Now, consider the formula $(\exists y P(y,x))$. We have $(\exists y P(y,x))^{(\mathcal I,E)} = T$. To see this, recall that in order for this to be true, there has to be an element in the domain that we can map $y$ to based on the assignment of $x$ in our environment in order to satisfy the predicate. Since $E(x) = a$, we can map $y$ to $a$ so that $\langle a,a \rangle \in P^\mathcal I$. In order to do this, we need to define a new environment based on $E$ with the assignment of $y$ overridden, which is exactly $E[y \mapsto a]$. This gives us $\langle E[y \mapsto a](y), E[y \mapsto a](x)\rangle = \langle a, a \rangle \in P^\mathcal I$. Thus, we have $P(y,x)^{(\mathcal I,E[y \mapsto a])} = T$ and have shown that $(\exists y P(y,x))^{(\mathcal I,E)} = T$.

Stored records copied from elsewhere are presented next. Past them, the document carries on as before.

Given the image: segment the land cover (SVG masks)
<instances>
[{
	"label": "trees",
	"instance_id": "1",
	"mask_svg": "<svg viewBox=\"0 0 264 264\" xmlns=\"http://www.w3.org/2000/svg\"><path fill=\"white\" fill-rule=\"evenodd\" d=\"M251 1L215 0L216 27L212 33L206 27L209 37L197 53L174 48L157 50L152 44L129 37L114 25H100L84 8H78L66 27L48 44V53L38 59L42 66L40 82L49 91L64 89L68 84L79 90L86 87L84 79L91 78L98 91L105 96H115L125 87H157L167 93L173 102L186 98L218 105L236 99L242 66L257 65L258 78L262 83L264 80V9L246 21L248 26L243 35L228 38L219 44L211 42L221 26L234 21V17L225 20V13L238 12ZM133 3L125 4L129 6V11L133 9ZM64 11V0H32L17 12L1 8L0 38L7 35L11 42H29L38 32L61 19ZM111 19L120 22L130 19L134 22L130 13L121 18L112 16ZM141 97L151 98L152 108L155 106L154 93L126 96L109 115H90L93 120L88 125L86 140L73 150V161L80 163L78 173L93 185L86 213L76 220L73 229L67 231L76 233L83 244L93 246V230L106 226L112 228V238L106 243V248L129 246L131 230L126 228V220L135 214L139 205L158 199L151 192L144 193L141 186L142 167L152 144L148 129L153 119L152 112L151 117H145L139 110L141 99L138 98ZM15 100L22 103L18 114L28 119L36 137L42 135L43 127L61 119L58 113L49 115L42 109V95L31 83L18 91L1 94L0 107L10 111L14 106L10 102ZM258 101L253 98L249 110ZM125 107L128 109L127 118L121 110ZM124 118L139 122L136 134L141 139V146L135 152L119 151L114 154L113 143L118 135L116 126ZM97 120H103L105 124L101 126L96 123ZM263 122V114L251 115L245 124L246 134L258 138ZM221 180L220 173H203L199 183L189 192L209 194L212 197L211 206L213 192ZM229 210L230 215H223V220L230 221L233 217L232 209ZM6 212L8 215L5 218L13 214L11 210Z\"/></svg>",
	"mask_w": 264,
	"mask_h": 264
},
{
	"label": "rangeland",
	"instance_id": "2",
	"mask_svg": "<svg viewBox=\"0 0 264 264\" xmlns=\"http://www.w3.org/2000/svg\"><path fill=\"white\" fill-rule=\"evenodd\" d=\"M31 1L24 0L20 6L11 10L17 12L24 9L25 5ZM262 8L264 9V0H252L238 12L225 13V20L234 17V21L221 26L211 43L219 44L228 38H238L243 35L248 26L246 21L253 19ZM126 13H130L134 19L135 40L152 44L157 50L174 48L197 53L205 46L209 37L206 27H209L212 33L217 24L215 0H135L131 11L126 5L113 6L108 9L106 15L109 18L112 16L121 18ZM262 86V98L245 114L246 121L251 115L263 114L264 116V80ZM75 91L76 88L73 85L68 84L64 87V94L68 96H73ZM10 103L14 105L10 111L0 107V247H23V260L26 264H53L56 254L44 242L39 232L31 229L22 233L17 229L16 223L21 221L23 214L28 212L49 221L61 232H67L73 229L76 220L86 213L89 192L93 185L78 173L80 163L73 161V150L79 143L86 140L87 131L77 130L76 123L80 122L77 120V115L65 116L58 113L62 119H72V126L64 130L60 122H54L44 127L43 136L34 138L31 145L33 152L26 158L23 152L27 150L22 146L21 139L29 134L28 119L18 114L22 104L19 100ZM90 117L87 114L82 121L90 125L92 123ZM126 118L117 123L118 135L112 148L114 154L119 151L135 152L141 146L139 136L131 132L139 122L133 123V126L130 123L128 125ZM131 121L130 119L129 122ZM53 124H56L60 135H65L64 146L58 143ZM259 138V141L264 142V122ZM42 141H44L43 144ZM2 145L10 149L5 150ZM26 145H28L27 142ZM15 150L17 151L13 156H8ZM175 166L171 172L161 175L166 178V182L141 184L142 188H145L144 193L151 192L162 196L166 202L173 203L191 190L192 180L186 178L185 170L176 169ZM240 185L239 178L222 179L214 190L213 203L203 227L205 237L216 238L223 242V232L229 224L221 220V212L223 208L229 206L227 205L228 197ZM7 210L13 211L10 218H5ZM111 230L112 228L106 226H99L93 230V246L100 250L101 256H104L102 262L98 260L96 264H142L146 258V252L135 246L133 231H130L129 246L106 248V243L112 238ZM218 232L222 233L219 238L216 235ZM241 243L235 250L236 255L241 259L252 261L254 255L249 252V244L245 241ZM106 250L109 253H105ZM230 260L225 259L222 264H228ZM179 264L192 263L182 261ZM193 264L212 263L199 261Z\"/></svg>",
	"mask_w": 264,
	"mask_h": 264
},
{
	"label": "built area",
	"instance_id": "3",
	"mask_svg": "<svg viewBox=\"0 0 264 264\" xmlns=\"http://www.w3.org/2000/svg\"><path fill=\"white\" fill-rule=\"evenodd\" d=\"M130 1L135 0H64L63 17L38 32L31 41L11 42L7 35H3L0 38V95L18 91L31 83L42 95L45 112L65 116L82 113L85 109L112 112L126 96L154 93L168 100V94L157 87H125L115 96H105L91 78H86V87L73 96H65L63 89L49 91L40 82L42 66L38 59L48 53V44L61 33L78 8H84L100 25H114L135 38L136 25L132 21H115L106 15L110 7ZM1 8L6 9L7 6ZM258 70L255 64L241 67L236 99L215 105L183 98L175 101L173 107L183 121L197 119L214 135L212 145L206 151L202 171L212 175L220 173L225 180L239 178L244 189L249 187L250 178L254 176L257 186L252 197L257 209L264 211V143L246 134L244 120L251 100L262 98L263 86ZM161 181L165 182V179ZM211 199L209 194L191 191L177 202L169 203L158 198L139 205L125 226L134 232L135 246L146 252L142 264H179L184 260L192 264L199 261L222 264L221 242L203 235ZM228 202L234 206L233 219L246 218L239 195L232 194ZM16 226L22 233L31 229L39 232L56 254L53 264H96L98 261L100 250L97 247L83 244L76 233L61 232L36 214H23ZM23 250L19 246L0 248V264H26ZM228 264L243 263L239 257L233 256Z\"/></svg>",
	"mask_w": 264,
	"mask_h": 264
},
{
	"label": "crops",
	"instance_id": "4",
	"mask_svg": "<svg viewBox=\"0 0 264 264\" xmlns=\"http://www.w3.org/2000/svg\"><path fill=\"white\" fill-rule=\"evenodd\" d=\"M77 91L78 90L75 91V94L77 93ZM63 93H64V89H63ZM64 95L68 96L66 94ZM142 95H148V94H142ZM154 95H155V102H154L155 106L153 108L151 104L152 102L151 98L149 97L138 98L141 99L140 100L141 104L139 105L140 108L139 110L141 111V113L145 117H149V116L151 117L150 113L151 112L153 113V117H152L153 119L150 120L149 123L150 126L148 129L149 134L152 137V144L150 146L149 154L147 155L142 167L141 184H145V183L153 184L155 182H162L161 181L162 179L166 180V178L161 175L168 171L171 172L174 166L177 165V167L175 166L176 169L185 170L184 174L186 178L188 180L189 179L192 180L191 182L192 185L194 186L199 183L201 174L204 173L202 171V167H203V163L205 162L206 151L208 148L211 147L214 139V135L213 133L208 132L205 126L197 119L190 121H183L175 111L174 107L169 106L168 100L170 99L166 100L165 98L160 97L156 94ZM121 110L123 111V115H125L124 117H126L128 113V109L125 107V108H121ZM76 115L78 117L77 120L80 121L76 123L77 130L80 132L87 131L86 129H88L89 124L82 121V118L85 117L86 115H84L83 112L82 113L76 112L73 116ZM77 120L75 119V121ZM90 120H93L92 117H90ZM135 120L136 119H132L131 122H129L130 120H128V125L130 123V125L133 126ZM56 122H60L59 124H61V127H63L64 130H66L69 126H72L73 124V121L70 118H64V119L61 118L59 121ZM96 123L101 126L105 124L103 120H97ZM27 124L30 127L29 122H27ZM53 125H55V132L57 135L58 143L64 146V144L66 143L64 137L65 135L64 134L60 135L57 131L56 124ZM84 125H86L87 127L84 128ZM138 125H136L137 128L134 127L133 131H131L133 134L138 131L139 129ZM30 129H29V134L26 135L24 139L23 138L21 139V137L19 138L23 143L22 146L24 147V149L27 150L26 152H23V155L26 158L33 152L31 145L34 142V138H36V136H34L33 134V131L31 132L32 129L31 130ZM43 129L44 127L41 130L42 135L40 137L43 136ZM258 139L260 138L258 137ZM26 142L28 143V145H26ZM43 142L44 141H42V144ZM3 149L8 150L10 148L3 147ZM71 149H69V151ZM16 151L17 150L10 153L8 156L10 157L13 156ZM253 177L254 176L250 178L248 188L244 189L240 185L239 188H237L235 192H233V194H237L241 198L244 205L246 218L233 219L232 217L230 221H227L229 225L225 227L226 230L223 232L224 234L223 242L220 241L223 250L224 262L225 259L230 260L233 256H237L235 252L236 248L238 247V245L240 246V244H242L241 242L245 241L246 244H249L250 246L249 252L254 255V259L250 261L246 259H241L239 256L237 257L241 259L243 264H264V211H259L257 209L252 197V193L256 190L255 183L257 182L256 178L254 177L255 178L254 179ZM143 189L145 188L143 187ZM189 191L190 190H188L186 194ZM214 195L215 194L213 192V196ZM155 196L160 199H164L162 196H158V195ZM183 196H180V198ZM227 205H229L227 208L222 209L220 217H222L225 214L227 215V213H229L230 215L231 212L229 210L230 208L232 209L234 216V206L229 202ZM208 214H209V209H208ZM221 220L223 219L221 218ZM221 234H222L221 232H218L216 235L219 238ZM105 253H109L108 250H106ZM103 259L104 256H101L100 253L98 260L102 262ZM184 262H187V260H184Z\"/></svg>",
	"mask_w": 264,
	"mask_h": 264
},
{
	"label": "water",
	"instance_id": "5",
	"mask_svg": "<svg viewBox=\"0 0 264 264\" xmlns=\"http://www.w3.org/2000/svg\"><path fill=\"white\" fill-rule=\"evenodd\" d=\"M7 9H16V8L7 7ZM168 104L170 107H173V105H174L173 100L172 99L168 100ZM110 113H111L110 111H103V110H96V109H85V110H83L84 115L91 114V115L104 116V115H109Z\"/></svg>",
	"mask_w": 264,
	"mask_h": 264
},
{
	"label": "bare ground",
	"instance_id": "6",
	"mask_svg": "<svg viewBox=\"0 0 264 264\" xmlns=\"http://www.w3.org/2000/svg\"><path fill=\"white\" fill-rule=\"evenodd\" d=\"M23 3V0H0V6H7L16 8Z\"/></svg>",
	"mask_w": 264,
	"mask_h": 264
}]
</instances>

Remember that $E[x \mapsto c]$ is a new environment, where we override the original assignment of the variable $x$ in the environment $E$ with a new variable assignment. Note that we could have chosen $b$ as our domain element to satisfy the formula. You might ask, well do we need to reassign $y$ if $y$ was already assigned by our original environment? The answer is yes, since we need to remember that we are treating the bound $y$ differently from the free $y$. Therefore, we would have needed to define an environment $E[y \mapsto b]$ in order to argue that our formula holds under the given interpretation and environment.
We also have $(\forall x (\forall y P(x,y)))^{(\mathcal I,E)} = F$. To see this, recall that $\langle b,a \rangle \not \in P^\mathcal I$. Then we get $P(x,y)^{(\mathcal I, E[x \mapsto b][y \mapsto a])} = F$. Clearly, it is not the case that every assignment of $x$ and $y$ works.
Now, what if we wanted to determine $(\forall x (\exists y P(x,y)))^{(\mathcal I, E)}$? What we need to do is: for each assignment of $x$ to a domain element, we must find a domain element to map $y$ to in order to satisfy the formula. We can do this by considering the following: \begin{align*} P(x,y)^{(\mathcal I, E[x \mapsto a][y \mapsto a])} &= T\\ P(x,y)^{(\mathcal I, E[x \mapsto b][y \mapsto b])} &= T \end{align*} Here, we have considered all assignments of $x$ and for each assignment of $x$, we have found an assignment of $y$ such that the resulting assignments of $x$ and $y$ ($\langle a,a \rangle$ and $\langle b,b\rangle$) satisfy the relation $P^\mathcal I$.
These last few examples may lead you to the question of whether we really needed to define an environment. Since every variable was bound, we ended up overriding every assignment anyway. And you would be absolutely correct in making this observation! Remember: an environment is only needed when the formula contains free variables. Otherwise, an interpretation is all that is necessary to give the formula meaning.